Le président des États-Unis, Donald Trump, a annoncé mercredi à Washington que les élections au Venezuela restent suspendues, affirmant que le pays d'Amérique du Sud « n'est pas encore prêt » à organiser des scrutins démocratiques, neuf mois après l'opération militaire américaine qui a entraîné la capture et l'éviction de l'ancien chef de l'État Nicolás Maduro, mettant fin à plus de 25 ans d'hégémonie chaviste initiée par Hugo Chávez en 1999. Trump a félicité l'actuelle dirigeante du gouvernement provisoire à Caracas, Delcy Rodríguez, assurant qu'elle fait « un excellent travail », bien qu'il ait souligné que le processus est encore trop récent.
Le report des élections intervient dans un contexte de transition complexe. Le secrétaire d'État américain, Marco Rubio, a confirmé qu'un nouveau round formel de dialogue entre les autorités provisoires vénézuéliennes et l'opposition aura lieu dans une dizaine de jours, suite à la première reprise des contacts directs en août. Rubio a établi un parallèle avec la transition de l'Europe de l'Est, avertissant que « les élections démocratiques ne se réduisent pas à la simple organisation d'un vote » et que des sauvegardes institutionnelles et opérationnelles préalables sont nécessaires.
En parallèle, la dimension économique du processus a avancé rapidement. Le secrétaire américain à l'Énergie, Chris Wright, a effectué sa deuxième visite officielle au Venezuela cette année, rencontrant Delcy Rodríguez au palais de Miraflores pour consolider un accord accordant aux entités américaines l'accès à environ 20 pour cent des réserves prouvées de brut vénézuélien. Le pacte implique Chevron et le groupe italien Eni pour l'exploitation de 17 champs producteurs avec un potentiel de 65 000 millions de barils. Delcy Rodríguez a exprimé l'espoir que l'accord bénéficie aux deux peuples et serve de fondement à « l'équilibre énergétique international ».

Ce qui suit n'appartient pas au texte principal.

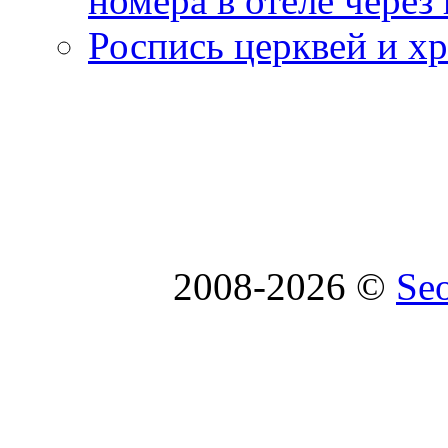
номера в отеле через
Роспись церквей и х
2008-2026 ©
Se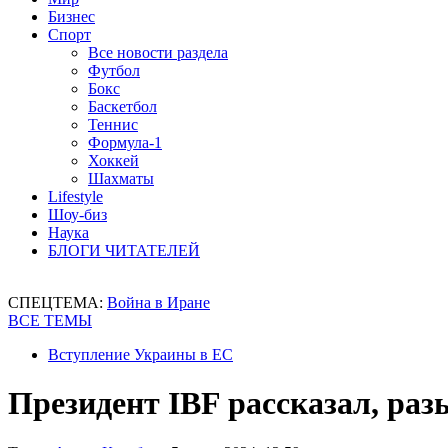
Бизнес
Спорт
Все новости раздела
Футбол
Бокс
Баскетбол
Теннис
Формула-1
Хоккей
Шахматы
Lifestyle
Шоу-биз
Наука
БЛОГИ ЧИТАТЕЛЕЙ
СПЕЦТЕМА:
Война в Иране
ВСЕ ТЕМЫ
Вступление Украины в ЕС
Президент IBF рассказал, ра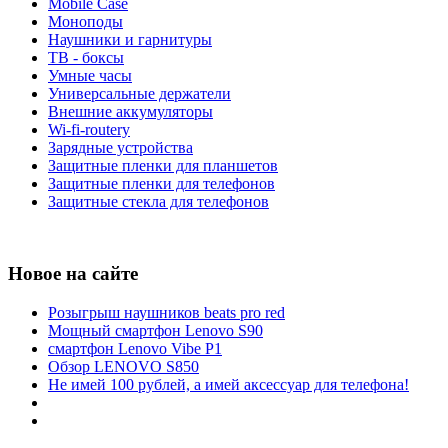
Mobile Case
Моноподы
Наушники и гарнитуры
ТВ - боксы
Умные часы
Универсальные держатели
Внешние аккумуляторы
Wi-fi-routery
Зарядные устройства
Защитные пленки для планшетов
Защитные пленки для телефонов
Защитные стекла для телефонов
Новое на сайте
Розыгрыш наушников beats pro red
Мощный смартфон Lenovo S90
смартфон Lenovo Vibe P1
Обзор LENOVO S850
Не имей 100 рублей, а имей аксессуар для телефона!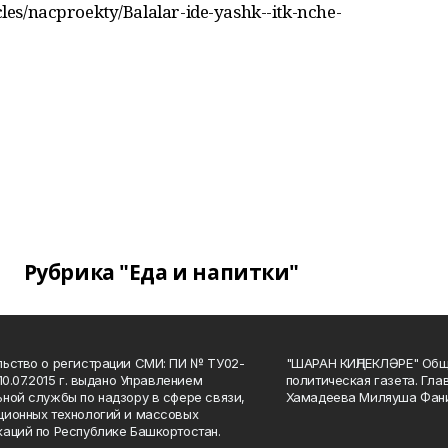
cles/nacproekty/Balalar-ide-yashk--itk-nche-
Рубрика "Еда и напитки"
ьство о регистрации СМИ: ПИ № ТУ02-
"ШАРАН КИҢЛЕКЛӘРЕ" Общ
10.07.2015 г. выдано Управлением
политическая газета. Гла
ной службы по надзору в сфере связи,
Хамадеева Миляуша Фан
ионных технологий и массовых
аций по Республике Башкортостан.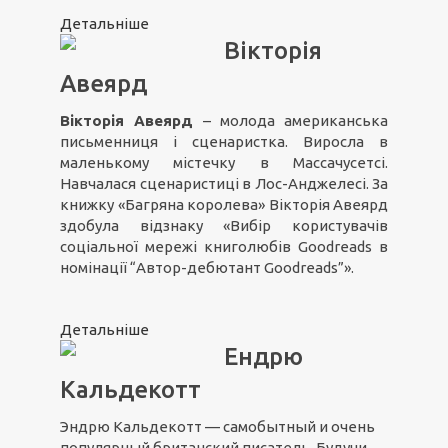
Детальніше
Вікторія
Авеярд
Вікторія Авеярд
– молода американська
письменниця і сценаристка. Виросла в
маленькому містечку в Массачусетсі.
Навчалася сценаристиці в Лос-Анджелесі. За
книжку «Багряна королева» Вікторія Авеярд
здобула відзнаку «Вибір користувачів
соціальної мережі книголюбів Goodreads в
номінації “Автор-дебютант Goodreads”».
Детальніше
Ендрю
Кальдекотт
Эндрю Кальдекотт — самобытный и очень
популярный британский писатель. Будучи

Le report indéfini des élections et la croissante influence économique de Washington à Caracas suscitent une opposition interne. Le week-end dernier, des dizaines de partisans des factions chavistes les plus intransigeantes ont manifesté contre les accords avec les entreprises américaines et contre la tutelle extérieure du processus politique. Pour Washington, toutefois, le contrôle du secteur productif vénézuélien vise à garantir que « ce seront les États-Unis — et non la Chine, la Russie ou l'Iran — qui occuperont une position stratégique » vis-à-vis du plus grand producteur de pétrole de l'hémisphère occidental.